[Samba] Failure gpupdate

Wed Oct 5 12:59:33 UTC 2016

Dear James and Lingpanda 

Here I have 2 DC's running. Everything was running perfectly. 
The problem started after I started to rsync to synchronize the Sysvol folder between DC's. 
I believe it is a permission problem in the GPO's or Sysvol folder. 
Another detail. Even accessing the gpedit Group Polic Manager via RSAT using the Administrator User, I can no longer edit any GPO. I get access denied error. 
When I browse through the folders of GPO's, I do not get access denied error. 

Anyone know tell me how I Corrigo this problem? 
How to fix the permissions? 

Follow the error return in the commands:

# samba-tool ntacl sysvolcheck 
lp_load_ex: refreshing parameters 
Initialising global parameters 
rlimit_max: increasing rlimit_max (1024) to minimum Windows limit (16384) 
Processing section "[global]" 
Processing section "[netlogon]" 
Processing section "[sysvol]" 
ldb_wrap open of idmap.ldb 
ERROR(<class 'samba.provision.ProvisioningError'>): uncaught exception - ProvisioningError: DB ACL on sysvol directory /usr/local/samba/var/locks/sysvol/domain.local O:BAG:SYD:(A;ID;0x001200a9;;;AU)(A;OICIIOID;0x001200a9;;;AU)(A;ID;0x001200a9;;;SO)(A;OICIIOID;0x001200a9;;;SO)(A;ID;0x001e01bf;;;BA)(A;OICIIOID;0x001e01bf;;;BA)(A;ID;0x001f01ff;;;SY)(A;OICIIOID;0x001f01ff;;;SY)(A;OICIIOID;0x001e01bf;;;CO)S:AI(AU;OICIIDSA;SD;;;WD) does not match expected value O:LAG:BAD:P(A;OICI;0x001f01ff;;;BA)(A;OICI;0x001200a9;;;SO)(A;OICI;0x001f01ff;;;SY)(A;OICI;0x001200a9;;;AU) from provision 
File "/usr/local/samba/lib64/python2.7/site-packages/samba/netcmd/__init__.py", line 175, in _run 
return self.run(*args, **kwargs) 
File "/usr/local/samba/lib64/python2.7/site-packages/samba/netcmd/ntacl.py", line 270, in run 
lp) 
File "/usr/local/samba/lib64/python2.7/site-packages/samba/provision/__init__.py", line 1728, in checksysvolacl 
raise ProvisioningError('%s ACL on sysvol directory %s %s does not match expected value %s from provision' % (acl_type(direct_db_access), dir_path, fsacl_sddl, SYSVOL_ACL)) 

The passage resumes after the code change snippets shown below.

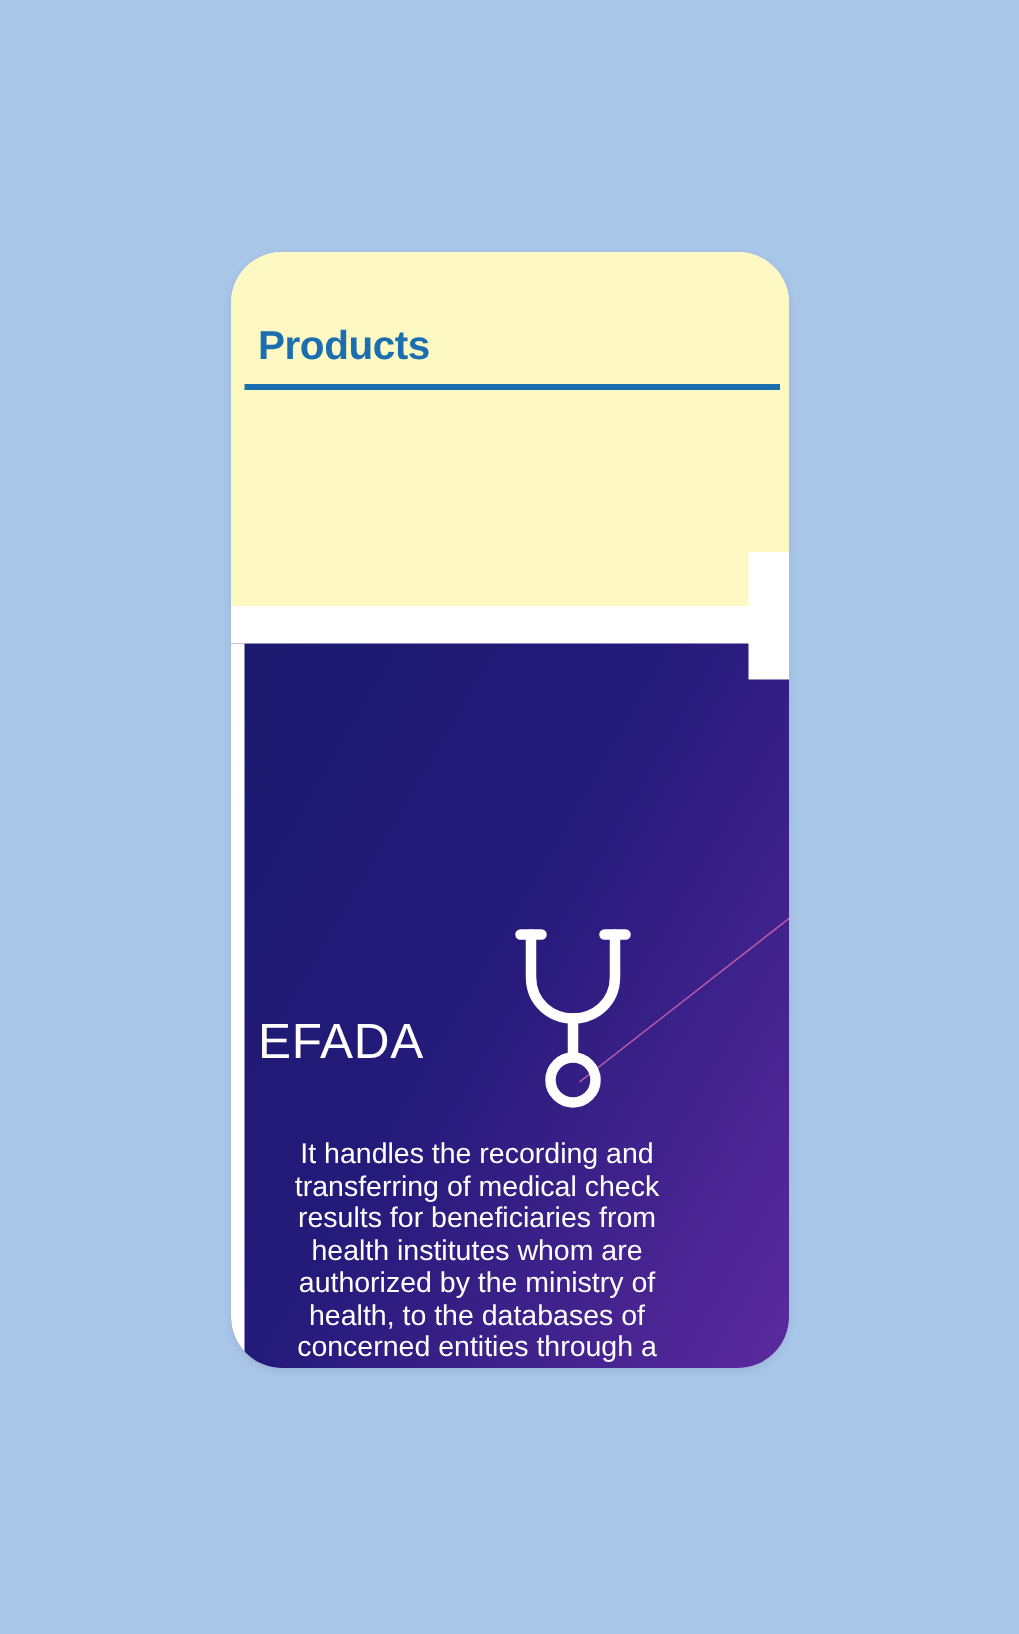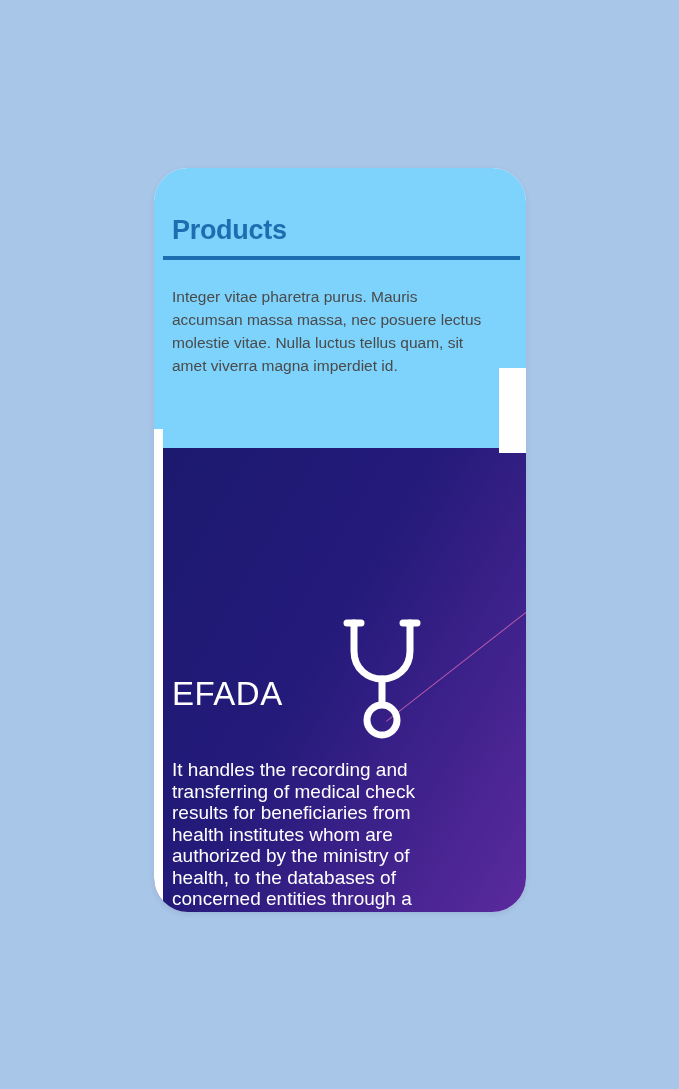"Products" .header-card { background: #7dd3fc -> #fef9c3; height: 280px -> 236px }
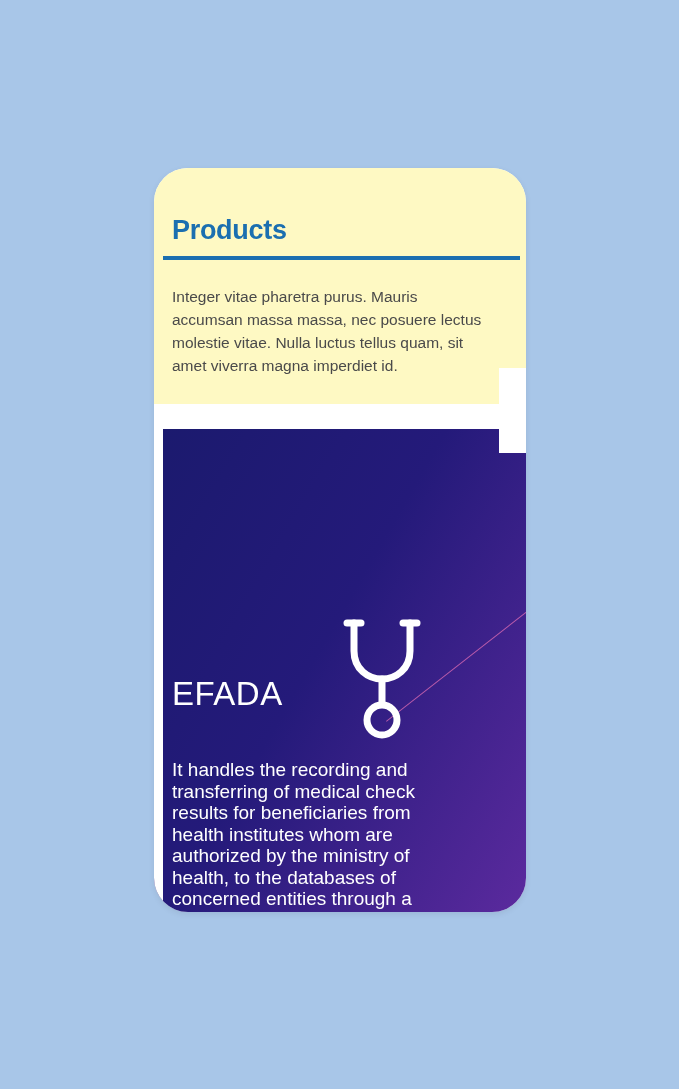"Integer vitae pharetra purus. Mauris" div.intro-text { html: <div>Integer vitae pharetra purus. Mauris accumsan massa massa, nec posuere lectus molestie vitae. Nulla luctus tellus quam, sit amet viverra magna imperdiet id.</div> -> none }
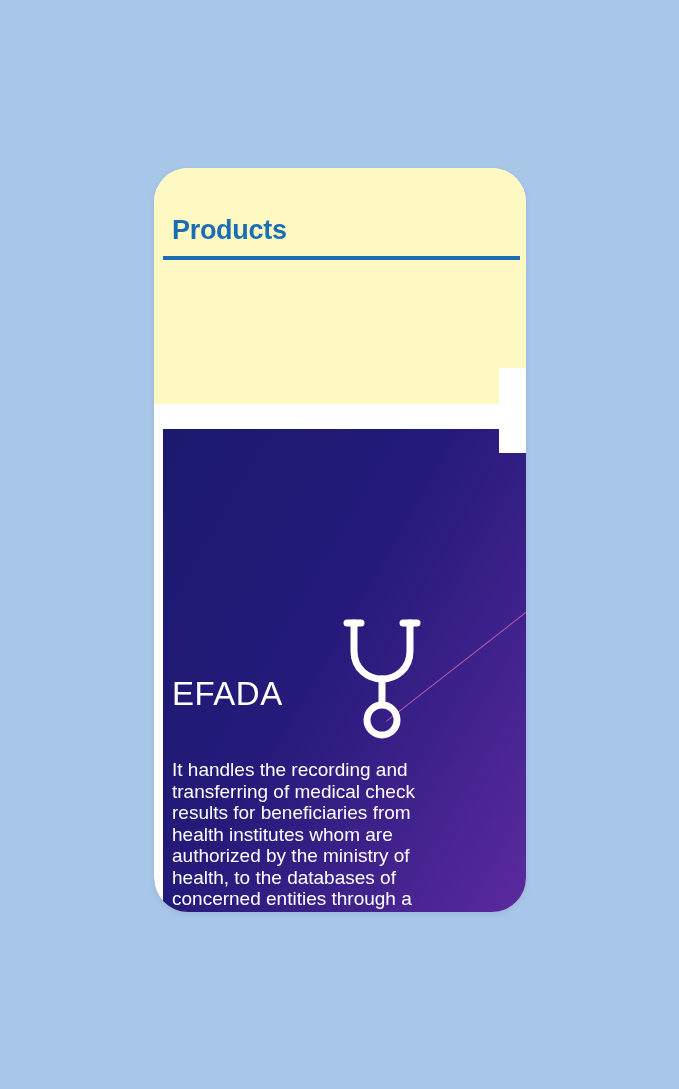"EFADA" .product-panel { text-align: none -> center }
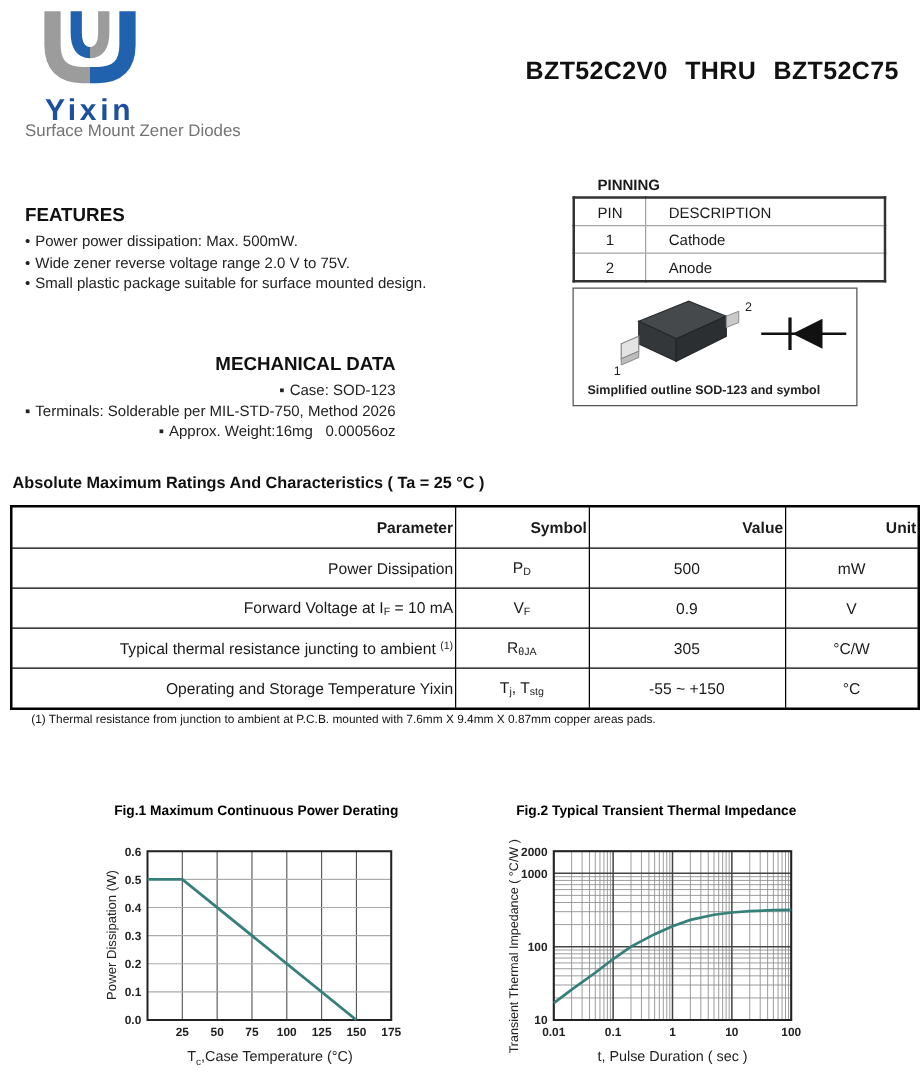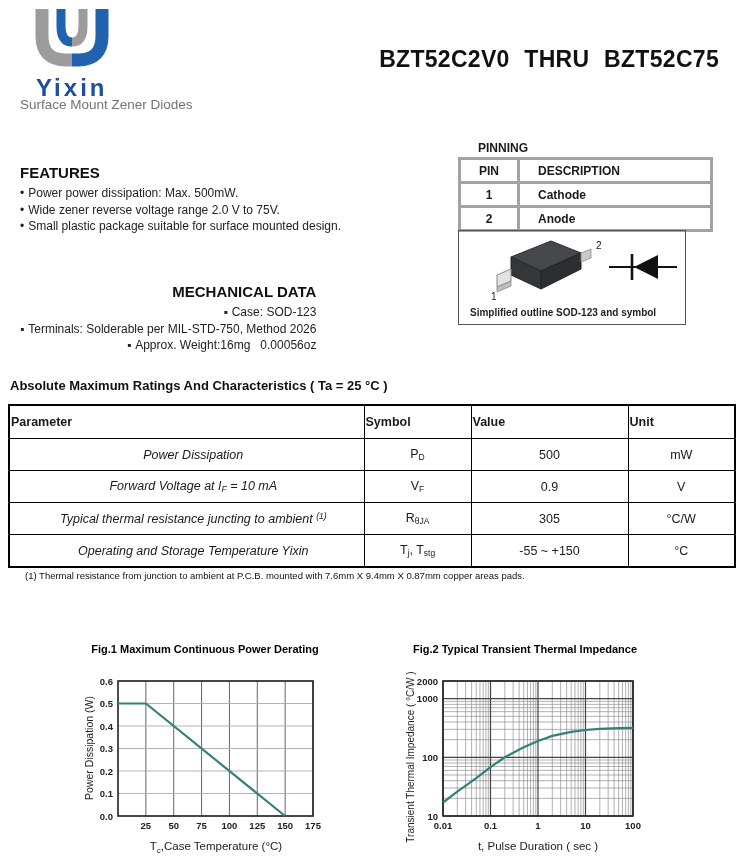"BZT52C2V0 THRU BZT52C75" .title { font-size: 23px -> 20px }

# getfacl /usr/local/samba/var/locks/sysvol/domain.local/Policies/\{31B2F340-016D-11D2-945F-00C04FB984F9\}/GPT.INI 
getfacl: Removing leading '/' from absolute path names 
# file: usr/local/samba/var/locks/sysvol/domain.local/Policies/{31B2F340-016D-11D2-945F-00C04FB984F9}/GPT.INI 
# owner: 3000000 
# group: 3000025 
user::rwx 
user:3000012:r-x 
user:3000025:rwx 
user:3000026:r-x 
group::rwx 
group:users:r-x 
group:3000000:rwx 
group:3000012:r-x 
group:3000025:rwx 
group:3000026:r-x 
mask::rwx 
other::--- 

# getfacl /usr/local/samba/var/locks/sysvol/ 
getfacl: Removing leading '/' from absolute path names 
# file: usr/local/samba/var/locks/sysvol/ 
# owner: root 
# group: root 
user::rwx 
user:root:rwx 
group::r-x 
group:root:r-x 
group:3000010:rwx 
mask::rwx 
other::r-x 
default:user::rwx 
default:user:root:rwx 
default:group::--- 
default:group:root:--- 
default:group:3000010:rwx 
default:mask::rwx 
default:other::--- 

>> Segmentation fault (core of the recorded image) 

>Did GPO's ever work? 

>Can you run 'samba-tool ntacl sysvolcheck' and report the status? 
>Even though the file exists physically, the permissions may not be correct. 

>-- 
>-James

>Just waking from my nap but several things:
>A - I believe I read several times it is not advised to use ".local" as top level domain.
>B - samba-tool should not segfault during sysvolreset
>C - most generally GPO update issue are linked to access rights of user or computer accessing the share or the file(s).

>I wouldn't bother for now about the A.
>I would solve the segfault first (B).
>Finally once Samba is working fully again (including sysvolreset I mean) I would have a look on rights (issue on rights when accessing GPO folder seems to happen mainly when several DC are >involved).